Positive results from mice and monkeys, coupled with extensive safety studies in animals, convinced the Food and Drug Administration to approve a preliminary study of nerve cell implantation in stroke patients at the University of Pittsburgh.
On last June, when the first patient, Alma cherazini, underwent implant surgery, Lee and Trojanowski waited anxiously for her condition.
"When the patient came up and down from the table, our knees were shaking," Trojanowski said . ".
"We embraced it several times and said," Holy [expletive]
What did we do? ' . . .
We were very shocked and surprised by the core.
"Next: The Last larger study of more than a dozen patients in the Pittsburgh pilot study was undergoing nerve cell implantation surgery today.

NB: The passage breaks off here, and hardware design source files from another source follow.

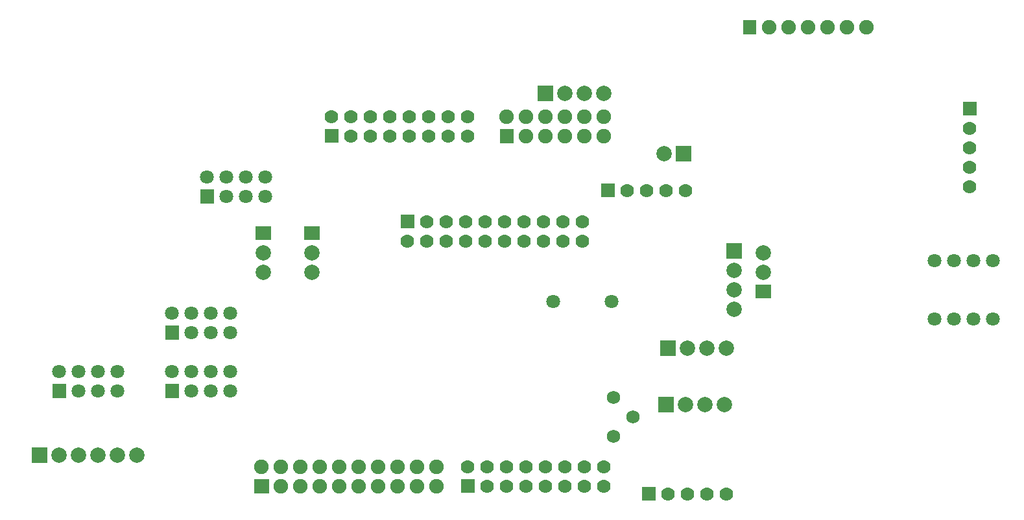
<source format=gbs>
G04 Layer: BottomSolderMaskLayer*
G04 EasyEDA v6.3.39, 2020-04-26T20:46:55+02:00*
G04 5968b4f764c641518c6b208976d5c428,06be2ef0334148d99c06ae0550131ac1,10*
G04 Gerber Generator version 0.2*
G04 Scale: 100 percent, Rotated: No, Reflected: No *
G04 Dimensions in inches *
G04 leading zeros omitted , absolute positions ,2 integer and 4 decimal *
%FSLAX24Y24*%
%MOIN*%
G90*
G70D02*

%ADD46C,0.070000*%
%ADD49C,0.070992*%
%ADD52C,0.078866*%
%ADD56C,0.074929*%
%ADD66C,0.068000*%

%LPD*%
G54D46*
G01X28900Y14200D03*
G01X28900Y15200D03*
G01X27900Y14200D03*
G01X27900Y15200D03*
G01X26900Y14200D03*
G01X26900Y15200D03*
G01X25900Y14200D03*
G01X25900Y15200D03*
G01X24900Y14200D03*
G01X24900Y15200D03*
G01X23900Y14200D03*
G01X23900Y15200D03*
G01X22900Y14200D03*
G01X22900Y15200D03*
G01X21900Y14200D03*
G01X21900Y15200D03*
G01X20900Y14200D03*
G01X20900Y15200D03*
G01X19900Y14200D03*
G36*
G01X19550Y14850D02*
G01X19550Y15550D01*
G01X20250Y15550D01*
G01X20250Y14850D01*
G01X19550Y14850D01*
G37*
G36*
G01X9245Y16144D02*
G01X9245Y16855D01*
G01X9955Y16855D01*
G01X9955Y16144D01*
G01X9245Y16144D01*
G37*
G54D49*
G01X9600Y17500D03*
G01X10600Y16500D03*
G01X10600Y17500D03*
G01X11600Y16500D03*
G01X11600Y17500D03*
G01X12600Y16500D03*
G01X12600Y17500D03*
G54D52*
G01X38200Y13600D03*
G01X38200Y12600D03*
G36*
G01X37806Y11250D02*
G01X37806Y11950D01*
G01X38594Y11950D01*
G01X38594Y11250D01*
G01X37806Y11250D01*
G37*
G36*
G01X1645Y6144D02*
G01X1645Y6855D01*
G01X2355Y6855D01*
G01X2355Y6144D01*
G01X1645Y6144D01*
G37*
G54D49*
G01X2000Y7500D03*
G01X3000Y6500D03*
G01X3000Y7500D03*
G01X4000Y6500D03*
G01X4000Y7500D03*
G01X5000Y6500D03*
G01X5000Y7500D03*
G36*
G01X7445Y9144D02*
G01X7445Y9855D01*
G01X8155Y9855D01*
G01X8155Y9144D01*
G01X7445Y9144D01*
G37*
G01X7800Y10500D03*
G01X8800Y9500D03*
G01X8800Y10500D03*
G01X9800Y9500D03*
G01X9800Y10500D03*
G01X10800Y9500D03*
G01X10800Y10500D03*
G36*
G01X7445Y6144D02*
G01X7445Y6855D01*
G01X8155Y6855D01*
G01X8155Y6144D01*
G01X7445Y6144D01*
G37*
G01X7800Y7500D03*
G01X8800Y6500D03*
G01X8800Y7500D03*
G01X9800Y6500D03*
G01X9800Y7500D03*
G01X10800Y6500D03*
G01X10800Y7500D03*
G54D52*
G01X15000Y12600D03*
G01X15000Y13600D03*
G36*
G01X14606Y14250D02*
G01X14606Y14950D01*
G01X15394Y14950D01*
G01X15394Y14250D01*
G01X14606Y14250D01*
G37*
G01X12500Y12600D03*
G01X12500Y13600D03*
G36*
G01X12106Y14250D02*
G01X12106Y14950D01*
G01X12894Y14950D01*
G01X12894Y14250D01*
G01X12106Y14250D01*
G37*
G54D46*
G01X34200Y16800D03*
G01X33200Y16800D03*
G01X32200Y16800D03*
G01X31200Y16800D03*
G36*
G01X29850Y16450D02*
G01X29850Y17150D01*
G01X30550Y17150D01*
G01X30550Y16450D01*
G01X29850Y16450D01*
G37*
G01X36300Y1200D03*
G01X35300Y1200D03*
G01X34300Y1200D03*
G01X33300Y1200D03*
G36*
G01X31950Y850D02*
G01X31950Y1550D01*
G01X32650Y1550D01*
G01X32650Y850D01*
G01X31950Y850D01*
G37*
G01X48800Y17000D03*
G01X48800Y18000D03*
G01X48800Y19000D03*
G01X48800Y20000D03*
G36*
G01X48450Y20650D02*
G01X48450Y21350D01*
G01X49150Y21350D01*
G01X49150Y20650D01*
G01X48450Y20650D01*
G37*
G36*
G01X33706Y18305D02*
G01X33706Y19094D01*
G01X34494Y19094D01*
G01X34494Y18305D01*
G01X33706Y18305D01*
G37*
G54D52*
G01X33100Y18700D03*
G36*
G01X37160Y24825D02*
G01X37160Y25575D01*
G01X37840Y25575D01*
G01X37840Y24825D01*
G01X37160Y24825D01*
G37*
G54D56*
G01X38500Y25200D03*
G01X39500Y25200D03*
G01X40500Y25200D03*
G01X41500Y25200D03*
G01X42500Y25200D03*
G01X43500Y25200D03*
G54D52*
G01X6000Y3200D03*
G01X5000Y3200D03*
G01X4000Y3200D03*
G01X3000Y3200D03*
G01X2000Y3200D03*
G36*
G01X606Y2805D02*
G01X606Y3594D01*
G01X1394Y3594D01*
G01X1394Y2805D01*
G01X606Y2805D01*
G37*
G36*
G01X32906Y8305D02*
G01X32906Y9094D01*
G01X33694Y9094D01*
G01X33694Y8305D01*
G01X32906Y8305D01*
G37*
G01X34300Y8700D03*
G01X35300Y8700D03*
G01X36300Y8700D03*
G36*
G01X32806Y5405D02*
G01X32806Y6194D01*
G01X33594Y6194D01*
G01X33594Y5405D01*
G01X32806Y5405D01*
G37*
G01X34200Y5800D03*
G01X35200Y5800D03*
G01X36200Y5800D03*
G36*
G01X26606Y21405D02*
G01X26606Y22194D01*
G01X27394Y22194D01*
G01X27394Y21405D01*
G01X26606Y21405D01*
G37*
G01X28000Y21800D03*
G01X29000Y21800D03*
G01X30000Y21800D03*
G36*
G01X36306Y13305D02*
G01X36306Y14094D01*
G01X37094Y14094D01*
G01X37094Y13305D01*
G01X36306Y13305D01*
G37*
G01X36700Y12700D03*
G01X36700Y11700D03*
G01X36700Y10700D03*
G54D56*
G01X21400Y2600D03*
G01X21400Y1600D03*
G01X20400Y2600D03*
G01X20400Y1600D03*
G01X19400Y2600D03*
G01X19400Y1600D03*
G01X18400Y2600D03*
G01X18400Y1600D03*
G01X17400Y2600D03*
G01X17400Y1600D03*
G01X16400Y2600D03*
G01X16400Y1600D03*
G01X15400Y2600D03*
G01X15400Y1600D03*
G01X14400Y2600D03*
G01X14400Y1600D03*
G01X13400Y2600D03*
G01X13400Y1600D03*
G01X12400Y2600D03*
G36*
G01X12025Y1225D02*
G01X12025Y1975D01*
G01X12775Y1975D01*
G01X12775Y1225D01*
G01X12025Y1225D01*
G37*
G54D49*
G01X27400Y11100D03*
G01X30400Y11100D03*
G54D66*
G01X30500Y4157D03*
G01X31500Y5157D03*
G01X30500Y6157D03*
G54D56*
G01X30000Y20600D03*
G01X30000Y19600D03*
G01X29000Y20600D03*
G01X29000Y19600D03*
G01X28000Y20600D03*
G01X28000Y19600D03*
G01X27000Y20600D03*
G01X27000Y19600D03*
G01X26000Y20600D03*
G01X26000Y19600D03*
G01X25000Y20600D03*
G36*
G01X24650Y19225D02*
G01X24650Y19975D01*
G01X25350Y19975D01*
G01X25350Y19225D01*
G01X24650Y19225D01*
G37*
G54D46*
G01X30000Y2600D03*
G01X30000Y1600D03*
G01X29000Y2600D03*
G01X29000Y1600D03*
G01X28000Y2600D03*
G01X28000Y1600D03*
G01X27000Y2600D03*
G01X27000Y1600D03*
G01X26000Y2600D03*
G01X26000Y1600D03*
G01X25000Y2600D03*
G01X25000Y1600D03*
G01X24000Y2600D03*
G01X24000Y1600D03*
G01X23000Y2600D03*
G36*
G01X22650Y1250D02*
G01X22650Y1950D01*
G01X23350Y1950D01*
G01X23350Y1250D01*
G01X22650Y1250D01*
G37*
G01X23000Y20600D03*
G01X23000Y19600D03*
G01X22000Y20600D03*
G01X22000Y19600D03*
G01X21000Y20600D03*
G01X21000Y19600D03*
G01X20000Y20600D03*
G01X20000Y19600D03*
G01X19000Y20600D03*
G01X19000Y19600D03*
G01X18000Y20600D03*
G01X18000Y19600D03*
G01X17000Y20600D03*
G01X17000Y19600D03*
G01X16000Y20600D03*
G36*
G01X15650Y19250D02*
G01X15650Y19950D01*
G01X16350Y19950D01*
G01X16350Y19250D01*
G01X15650Y19250D01*
G37*
G54D49*
G01X47000Y10200D03*
G01X48000Y10200D03*
G01X49000Y10200D03*
G01X50000Y10200D03*
G01X50000Y13200D03*
G01X49000Y13200D03*
G01X48000Y13200D03*
G01X47000Y13200D03*
M00*
M02*

</source>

In the coming weeks, Richard Mulvihill and other patients will have a special type of brain scan (
PET scan and functional MRI scan)
See if the implant makes any visible changes to how the damaged part of the brain works.
But scanning does not provide enough detail for doctors to see if the implanted cells survive and thrive.
However, this may be achieved one day if any implant patient finally receives an autopsy.
At the same time, in the coming months, when Kondziolka and his colleagues collected and analyzed the results of patients, they wanted to plan and seek approval for larger neural cell implantation trials, the trial will recruit more stroke patients.
It can test larger doses of cells and compare the effects of injecting these cells at different locations in the brain.
In the future, other researchers may test this implant to treat spinal cord injury and Huntington's disease, a degraded brain disease, Kondziolka said.
Moon Hill returned to his home in Florida to do daily exercises at the YMCA, hoping his memory and strength will improve this spring.
"I want it very much," he said, lying in the hospital room after two. hour surgery.
"I know they gave me something that could help me.